[Opening Material supplied section]
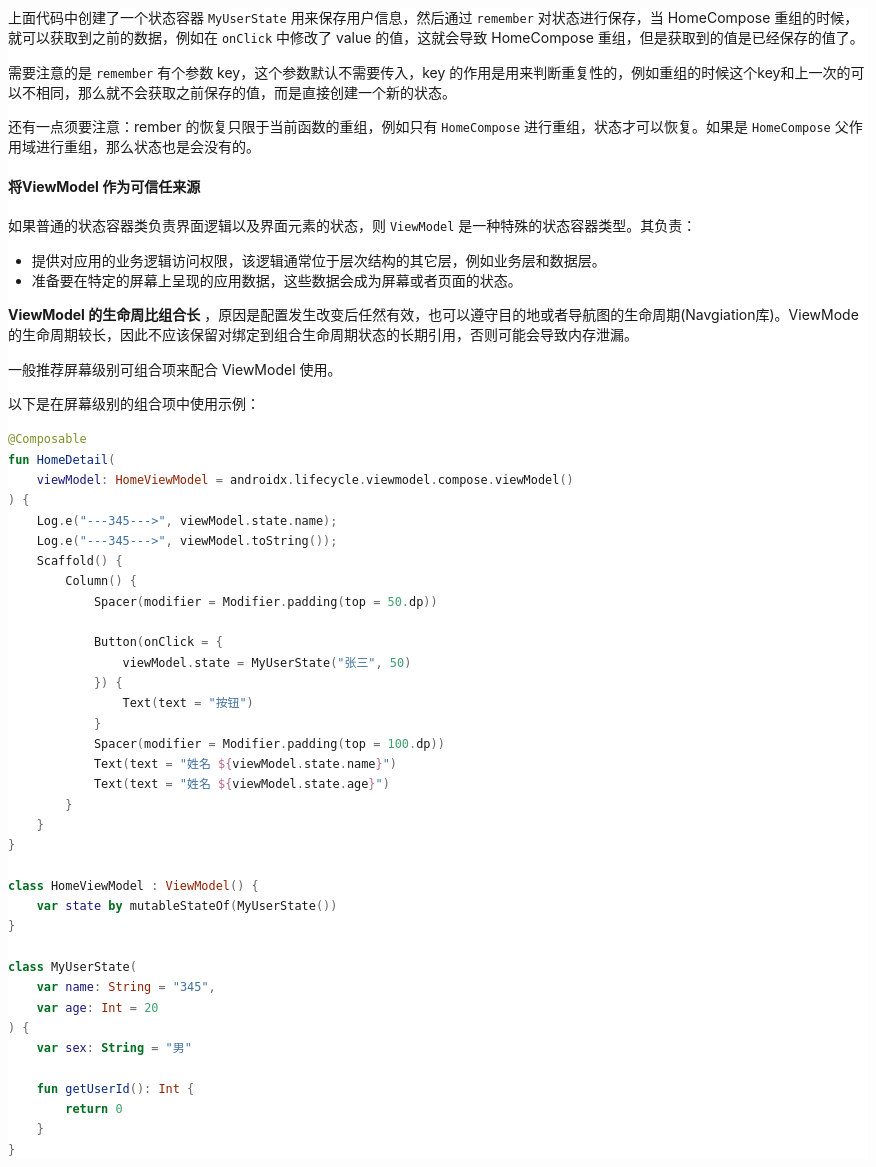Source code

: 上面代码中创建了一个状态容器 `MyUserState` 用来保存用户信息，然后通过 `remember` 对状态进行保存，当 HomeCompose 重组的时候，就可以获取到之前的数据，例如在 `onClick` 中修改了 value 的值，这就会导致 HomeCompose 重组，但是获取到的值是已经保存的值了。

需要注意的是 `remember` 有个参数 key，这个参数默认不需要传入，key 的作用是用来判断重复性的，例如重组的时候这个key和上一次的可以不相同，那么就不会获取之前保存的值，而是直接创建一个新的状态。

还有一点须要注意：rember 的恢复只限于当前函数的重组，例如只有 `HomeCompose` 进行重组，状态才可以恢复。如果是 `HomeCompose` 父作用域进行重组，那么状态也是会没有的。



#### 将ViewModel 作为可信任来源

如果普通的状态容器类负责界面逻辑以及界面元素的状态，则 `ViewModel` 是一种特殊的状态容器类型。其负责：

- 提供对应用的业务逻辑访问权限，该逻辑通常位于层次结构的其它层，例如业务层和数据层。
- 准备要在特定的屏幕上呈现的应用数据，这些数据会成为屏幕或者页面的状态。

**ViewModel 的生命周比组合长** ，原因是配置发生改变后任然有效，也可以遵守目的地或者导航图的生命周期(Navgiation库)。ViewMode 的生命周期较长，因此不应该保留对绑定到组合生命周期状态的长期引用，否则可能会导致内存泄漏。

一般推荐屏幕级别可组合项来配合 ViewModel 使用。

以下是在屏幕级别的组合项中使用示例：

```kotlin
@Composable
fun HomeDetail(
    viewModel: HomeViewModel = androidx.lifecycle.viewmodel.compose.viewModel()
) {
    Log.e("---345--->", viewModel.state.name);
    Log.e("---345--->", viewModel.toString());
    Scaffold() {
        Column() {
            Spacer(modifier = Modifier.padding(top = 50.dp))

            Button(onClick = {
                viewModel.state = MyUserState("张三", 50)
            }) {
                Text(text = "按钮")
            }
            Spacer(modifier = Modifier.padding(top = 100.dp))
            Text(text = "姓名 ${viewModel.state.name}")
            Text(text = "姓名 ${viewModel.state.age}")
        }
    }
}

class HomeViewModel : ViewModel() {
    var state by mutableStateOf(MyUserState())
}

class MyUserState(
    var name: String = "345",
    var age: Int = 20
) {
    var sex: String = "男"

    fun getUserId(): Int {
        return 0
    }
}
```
[Closing Material supplied section]
[Opening Material supplied section]
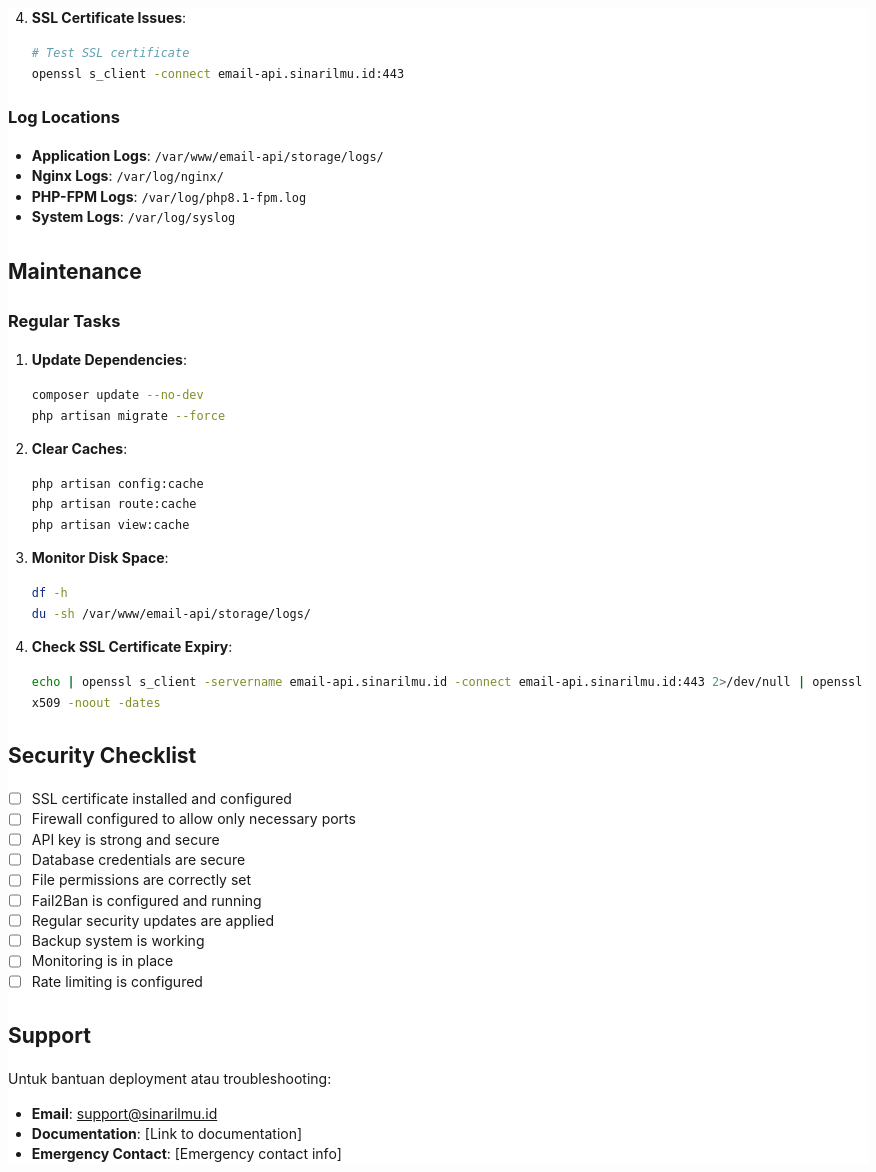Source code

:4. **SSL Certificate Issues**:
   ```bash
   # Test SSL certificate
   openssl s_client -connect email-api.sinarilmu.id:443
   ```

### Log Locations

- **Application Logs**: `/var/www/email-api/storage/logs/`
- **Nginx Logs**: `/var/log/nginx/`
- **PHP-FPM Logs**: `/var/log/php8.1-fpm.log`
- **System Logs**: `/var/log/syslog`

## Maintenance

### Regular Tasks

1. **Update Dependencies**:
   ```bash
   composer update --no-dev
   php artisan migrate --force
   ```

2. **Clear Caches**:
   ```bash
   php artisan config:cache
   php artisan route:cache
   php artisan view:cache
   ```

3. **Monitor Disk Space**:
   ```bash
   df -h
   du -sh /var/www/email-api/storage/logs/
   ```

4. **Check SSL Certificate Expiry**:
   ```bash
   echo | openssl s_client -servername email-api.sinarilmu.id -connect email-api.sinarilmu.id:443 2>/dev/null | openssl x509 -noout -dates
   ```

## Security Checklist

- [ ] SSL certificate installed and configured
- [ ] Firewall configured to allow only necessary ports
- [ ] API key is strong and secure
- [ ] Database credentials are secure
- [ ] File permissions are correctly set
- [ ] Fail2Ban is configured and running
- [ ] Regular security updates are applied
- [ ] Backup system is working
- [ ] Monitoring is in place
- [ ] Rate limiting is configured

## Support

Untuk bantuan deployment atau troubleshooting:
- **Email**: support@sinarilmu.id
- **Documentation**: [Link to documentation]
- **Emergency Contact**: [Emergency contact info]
[Closing Material supplied section]
[Opening Material supplied section]
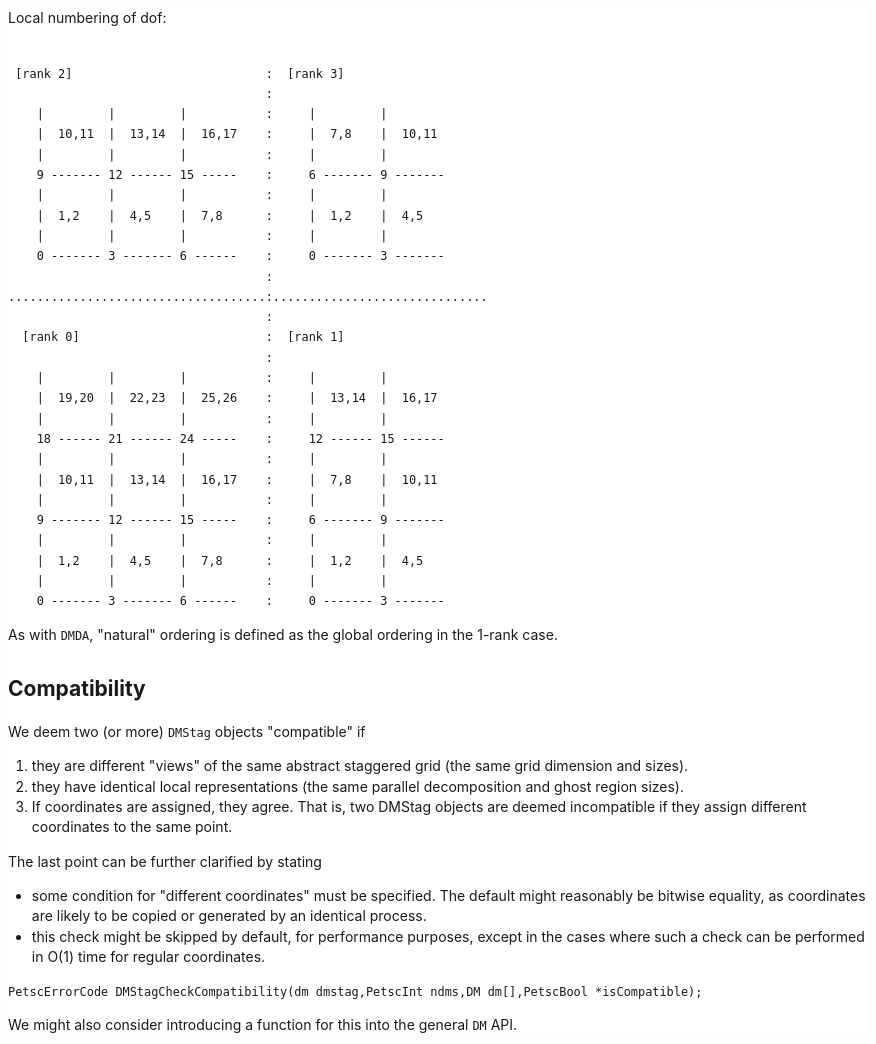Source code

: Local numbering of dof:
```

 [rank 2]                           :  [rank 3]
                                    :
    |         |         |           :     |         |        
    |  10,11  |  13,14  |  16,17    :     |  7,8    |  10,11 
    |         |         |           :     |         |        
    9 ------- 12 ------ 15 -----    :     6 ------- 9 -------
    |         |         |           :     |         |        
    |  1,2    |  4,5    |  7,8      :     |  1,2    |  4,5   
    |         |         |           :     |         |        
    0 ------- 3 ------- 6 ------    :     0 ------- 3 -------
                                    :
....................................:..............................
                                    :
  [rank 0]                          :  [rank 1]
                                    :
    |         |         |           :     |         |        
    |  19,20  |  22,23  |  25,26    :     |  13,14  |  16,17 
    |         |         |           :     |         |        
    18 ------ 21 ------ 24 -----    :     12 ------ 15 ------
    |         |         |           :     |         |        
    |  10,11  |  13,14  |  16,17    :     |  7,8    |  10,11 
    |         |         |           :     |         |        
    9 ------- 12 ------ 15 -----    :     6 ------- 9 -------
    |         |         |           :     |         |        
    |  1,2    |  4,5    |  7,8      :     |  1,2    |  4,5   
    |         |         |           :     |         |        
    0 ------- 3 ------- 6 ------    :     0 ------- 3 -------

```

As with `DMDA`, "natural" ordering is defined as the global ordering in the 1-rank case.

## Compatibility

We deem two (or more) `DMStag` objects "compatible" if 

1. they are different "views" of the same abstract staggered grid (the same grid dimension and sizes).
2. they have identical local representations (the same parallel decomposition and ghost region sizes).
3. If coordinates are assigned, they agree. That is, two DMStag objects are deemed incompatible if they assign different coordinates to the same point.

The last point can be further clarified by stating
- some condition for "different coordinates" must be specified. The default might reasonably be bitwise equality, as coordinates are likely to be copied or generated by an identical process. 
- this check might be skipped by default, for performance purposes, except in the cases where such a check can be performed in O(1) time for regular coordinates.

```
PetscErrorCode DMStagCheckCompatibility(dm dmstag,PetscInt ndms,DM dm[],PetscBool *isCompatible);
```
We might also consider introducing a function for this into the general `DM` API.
[Closing Material supplied section]
About this exercise: Your reply is to repeat, unchanged, the lines above running from the one with "### Regular Tasks" up to and including the one with "- **Emergency Contact**: [Emergency".

Task answer:
### Regular Tasks

1. **Update Dependencies**:
   ```bash
   composer update --no-dev
   php artisan migrate --force
   ```

2. **Clear Caches**:
   ```bash
   php artisan config:cache
   php artisan route:cache
   php artisan view:cache
   ```

3. **Monitor Disk Space**:
   ```bash
   df -h
   du -sh /var/www/email-api/storage/logs/
   ```

4. **Check SSL Certificate Expiry**:
   ```bash
   echo | openssl s_client -servername email-api.sinarilmu.id -connect email-api.sinarilmu.id:443 2>/dev/null | openssl x509 -noout -dates
   ```

## Security Checklist

- [ ] SSL certificate installed and configured
- [ ] Firewall configured to allow only necessary ports
- [ ] API key is strong and secure
- [ ] Database credentials are secure
- [ ] File permissions are correctly set
- [ ] Fail2Ban is configured and running
- [ ] Regular security updates are applied
- [ ] Backup system is working
- [ ] Monitoring is in place
- [ ] Rate limiting is configured

## Support

Untuk bantuan deployment atau troubleshooting:
- **Email**: support@sinarilmu.id
- **Documentation**: [Link to documentation]
- **Emergency Contact**: [Emergency contact info]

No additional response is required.